Nesse trabalho, Darwesh se concentrou em cem pessoas que acabaram sendo diagnosticadas com Parkinson. De sua pesquisa, Darwesh pode dizer que a patologia da doença começa mais de duas décadas antes que um diagnóstico clínico possa ser feito. Os primeiros sintomas geralmente aparecem 10 anos antes. Darwesh concorda com Francisco Grandas que o diagnóstico chega tarde demais:

“As terapias modificadoras da doença são ineficazes na fase clínica do Parkinson. A razão provável é que a patologia da doença já está muito avançada nesse estágio, já que mais de 60% das principais células dopaminérgicas do cérebro já foram esgotadas no momento em que o diagnóstico é feito”, comenta.

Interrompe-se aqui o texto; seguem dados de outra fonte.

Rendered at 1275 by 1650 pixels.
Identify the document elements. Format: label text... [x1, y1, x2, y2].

Um dos pontos fracos desta pesquisa é que o registro da atividade com os relógios durou apenas uma semana, mas se fosse aplicado em um ambiente real, o acúmulo de dados ao longo do tempo poderia refinar o sinal de alerta. Antes do trabalho atual de Sandor, um grupo de cientistas nos Estados Unidos já usava inteligência artificial para detectar padrões em dados de smartwatches. Eles também usaram a amostra do UK Biobank, mas começaram com aqueles já diagnosticados com Parkinson.

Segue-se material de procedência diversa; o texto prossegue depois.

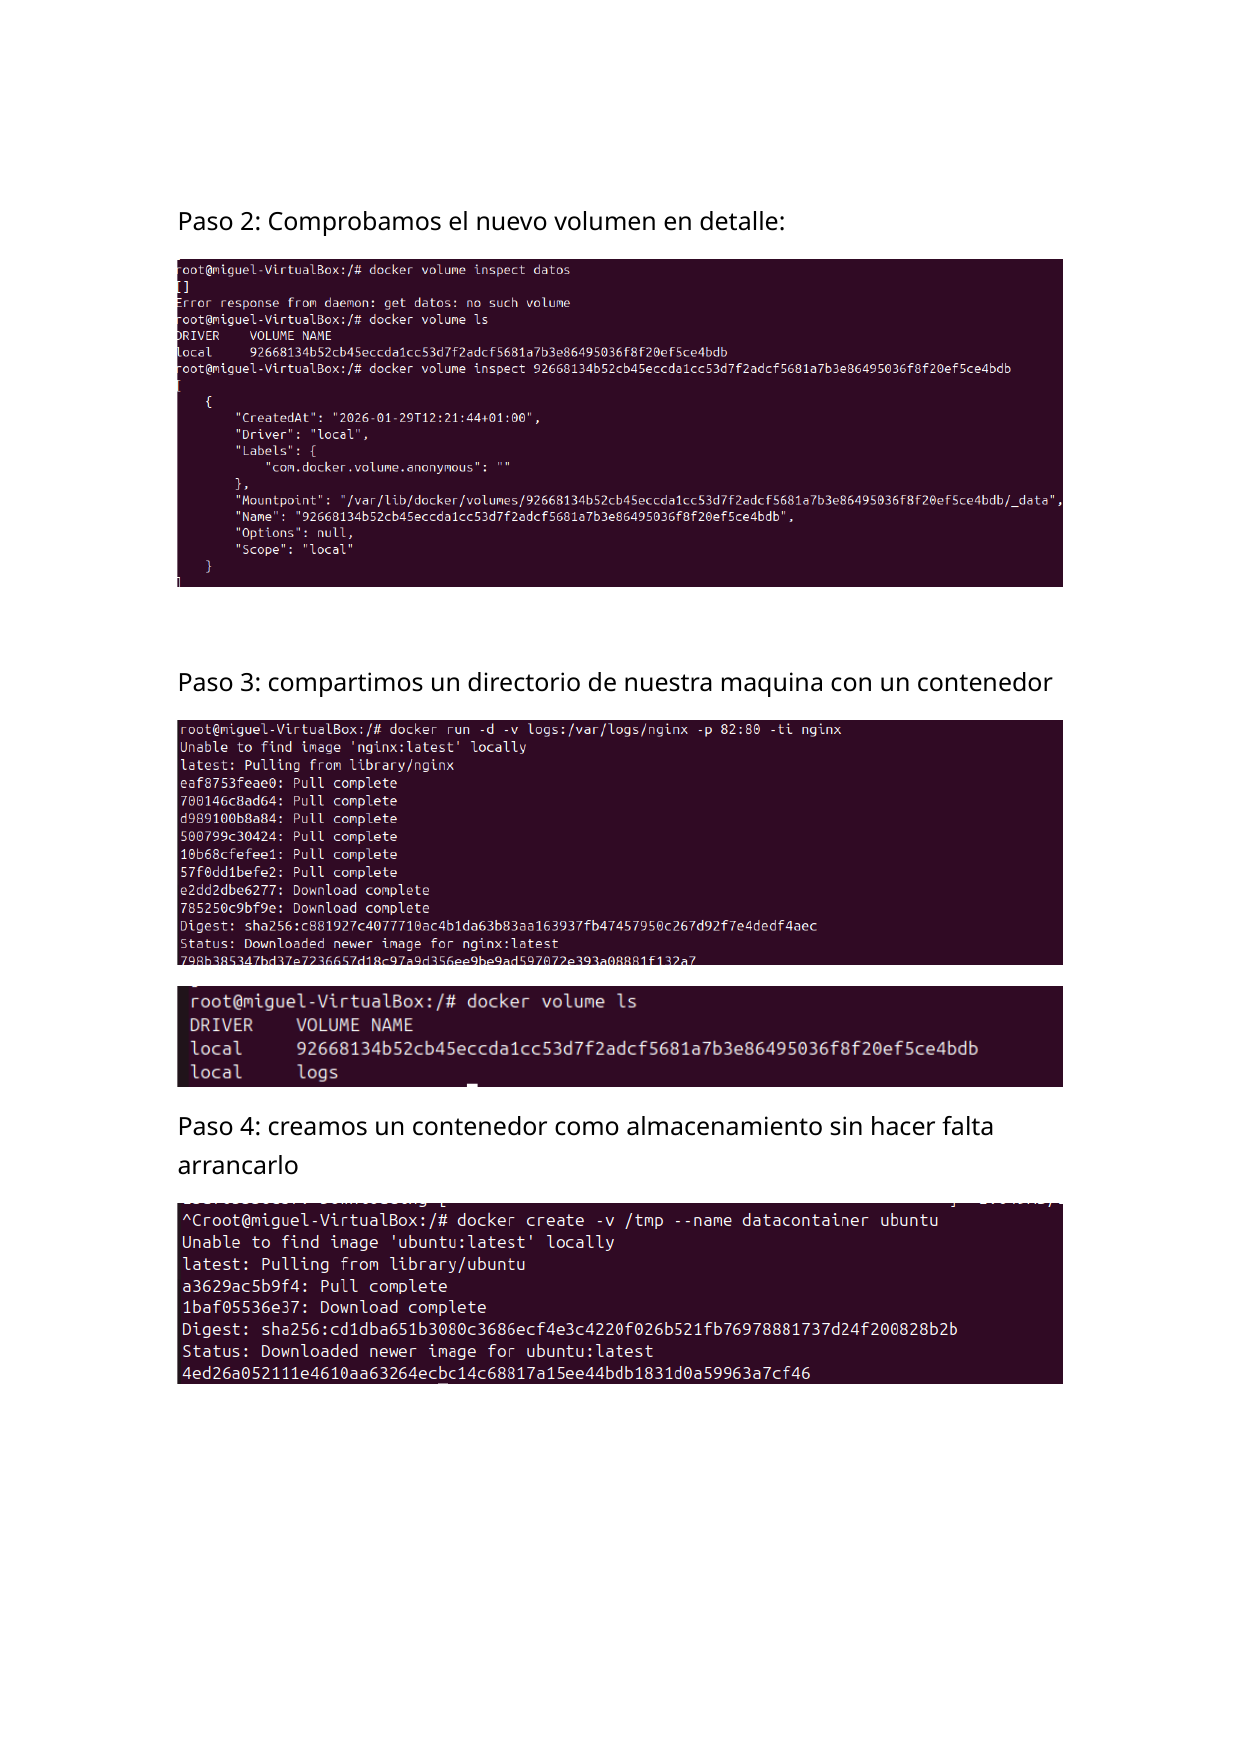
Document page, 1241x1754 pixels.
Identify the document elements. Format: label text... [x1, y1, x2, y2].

Um dos autores desta pesquisa é o neurologista Karl Friedl, da Universidade da Califórnia, São Francisco. Para ele, basta um bom instantâneo, como uma semana inteira de amostragem de padrões de movimento “para poder detectar alguém que vai ter Parkinson”.

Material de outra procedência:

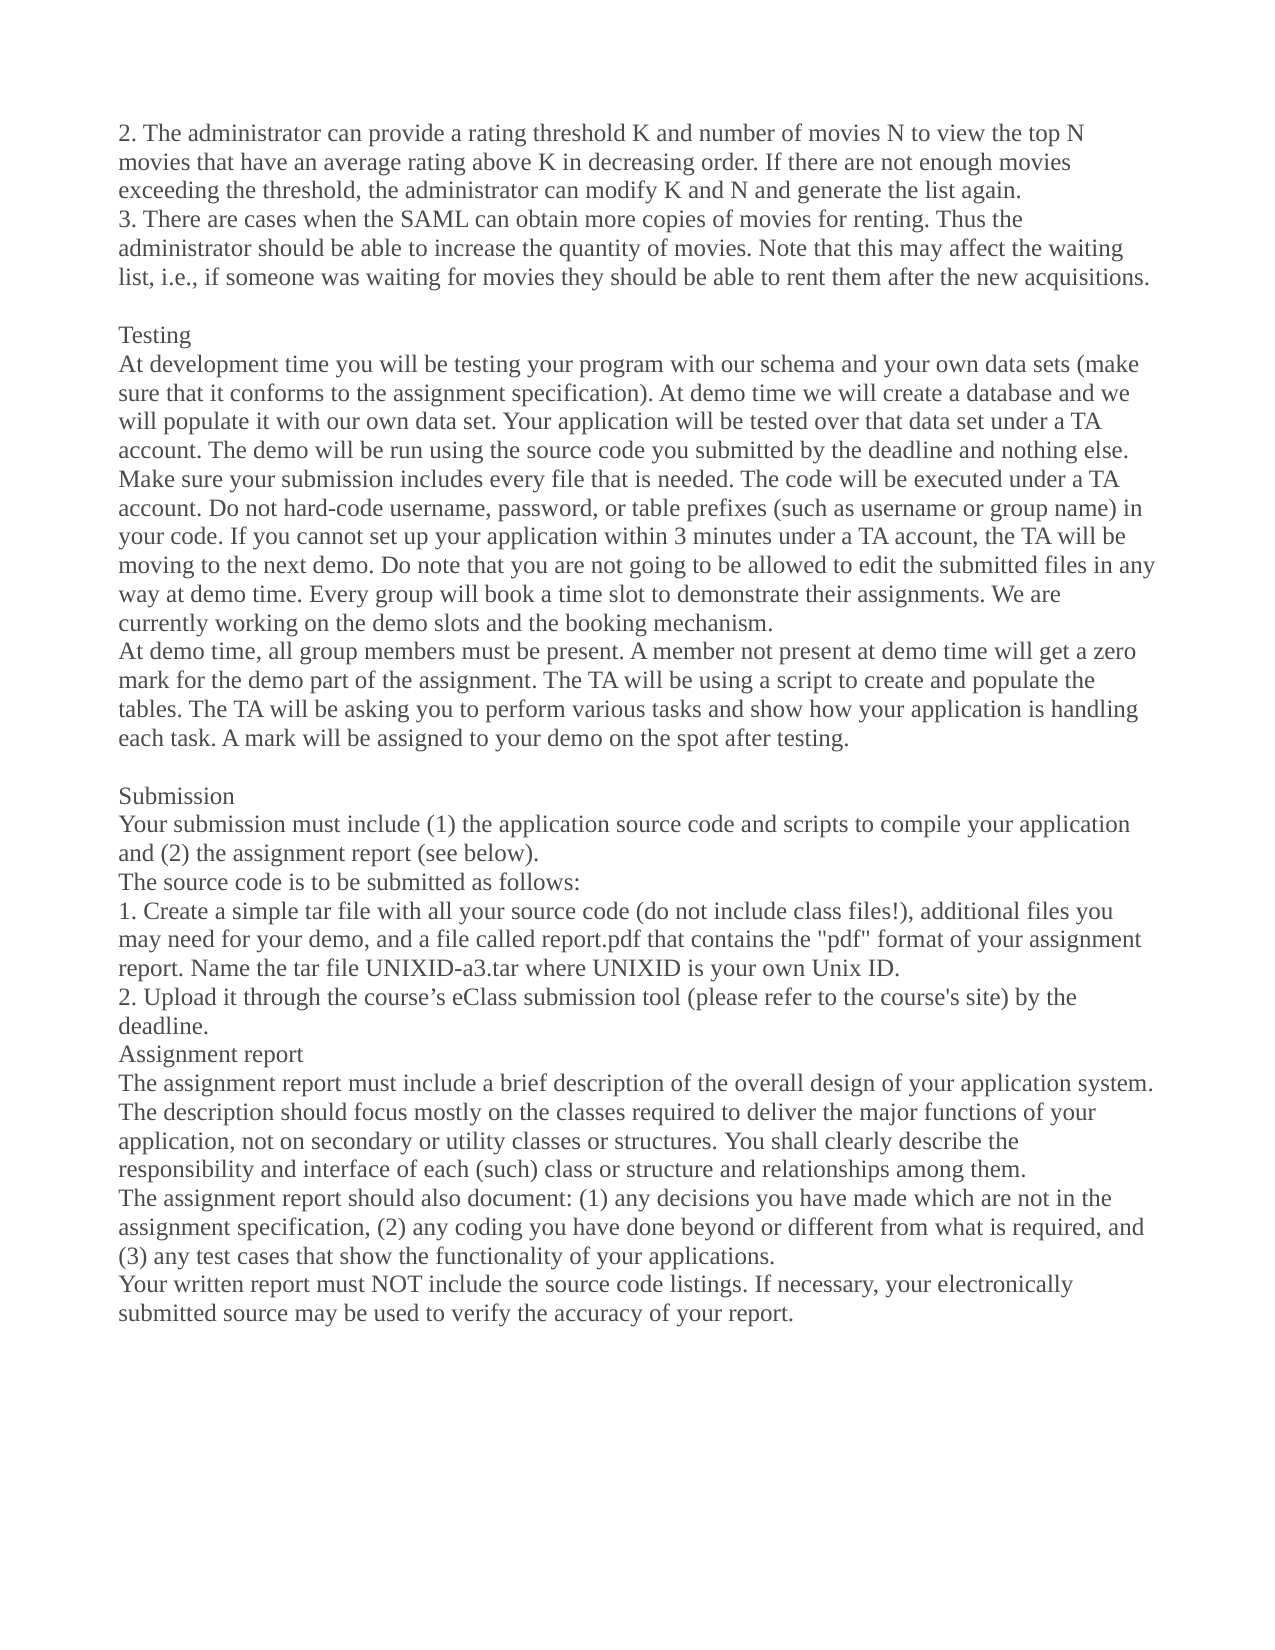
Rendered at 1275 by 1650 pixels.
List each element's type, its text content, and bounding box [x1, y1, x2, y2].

text The source code is to be submitted as follows: [118, 867, 1157, 896]
text The assignment report must include a brief description of the overall design of your application system. The description should focus mostly on the classes required to deliver the major functions of your application, not on secondary or utility classes or structures. You shall clearly describe the responsibility and interface of each (such) class or structure and relationships among them. [118, 1068, 1157, 1183]
text Testing [118, 320, 1157, 349]
text Assignment report [118, 1039, 1157, 1068]
text 2. The administrator can provide a rating threshold K and number of movies N to view the top N movies that have an average rating above K in decreasing order. If there are not enough movies exceeding the threshold, the administrator can modify K and N and generate the list again. [118, 118, 1157, 204]
text 3. There are cases when the SAML can obtain more copies of movies for renting. Thus the administrator should be able to increase the quantity of movies. Note that this may affect the waiting list, i.e., if someone was waiting for movies they should be able to rent them after the new acquisitions. [118, 204, 1157, 291]
text Your submission must include (1) the application source code and scripts to compile your application and (2) the assignment report (see below). [118, 809, 1157, 867]
text 2. Upload it through the course’s eClass submission tool (please refer to the course's site) by the deadline. [118, 982, 1157, 1039]
text Submission [118, 781, 1157, 809]
text At demo time, all group members must be present. A member not present at demo time will get a zero mark for the demo part of the assignment. The TA will be using a script to create and populate the tables. The TA will be asking you to perform various tasks and show how your application is handling each task. A mark will be assigned to your demo on the spot after testing. [118, 636, 1157, 751]
text At development time you will be testing your program with our schema and your own data sets (make sure that it conforms to the assignment specification). At demo time we will create a database and we will populate it with our own data set. Your application will be tested over that data set under a TA account. The demo will be run using the source code you submitted by the deadline and nothing else. Make sure your submission includes every file that is needed. The code will be executed under a TA account. Do not hard-code username, password, or table prefixes (such as username or group name) in your code. If you cannot set up your application within 3 minutes under a TA account, the TA will be moving to the next demo. Do note that you are not going to be allowed to edit the submitted files in any way at demo time. Every group will book a time slot to demonstrate their assignments. We are currently working on the demo slots and the booking mechanism. [118, 349, 1157, 636]
text The assignment report should also document: (1) any decisions you have made which are not in the assignment specification, (2) any coding you have done beyond or different from what is required, and (3) any test cases that show the functionality of your applications. [118, 1183, 1157, 1269]
text Your written report must NOT include the source code listings. If necessary, your electronically submitted source may be used to verify the accuracy of your report. [118, 1269, 1157, 1327]
text 1. Create a simple tar file with all your source code (do not include class files!), additional files you may need for your demo, and a file called report.pdf that contains the "pdf" format of your assignment report. Name the tar file UNIXID-a3.tar where UNIXID is your own Unix ID. [118, 896, 1157, 982]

“Podemos ajudar as pessoas a descobrir muitas características importantes de sua saúde e bem-estar através da maneira como se movem. Além disso, se somarmos a ela todas as outras características prodrômicas que estão surgindo relacionadas ao Parkinson (anosmia, distúrbio do sono REM e depressão), os algoritmos preditivos em nosso novo mundo de IA se tornarão muito poderosos”, Karl pontua.

Justamente o trabalho com relógios inteligentes também obteve dados sobre padrões de sono, neste caso com uma amostra de 65 mil pessoas. Mais uma vez, a inteligência artificial foi capaz de detectar uma diminuição na duração e na qualidade do sono tanto naqueles diagnosticados quando sua atividade foi registrada quanto naqueles que receberam o diagnóstico anos depois. Combinados com dados diurnos e noturnos, os acelerômetros podem dar aos médicos tempo para tentar conter a doença.

“Os relógios nos dizem que as pessoas experimentam despertares noturnos mais frequentes e maior duração do sono vários anos antes do diagnóstico de Parkinson”, observa Cynthia Sandor.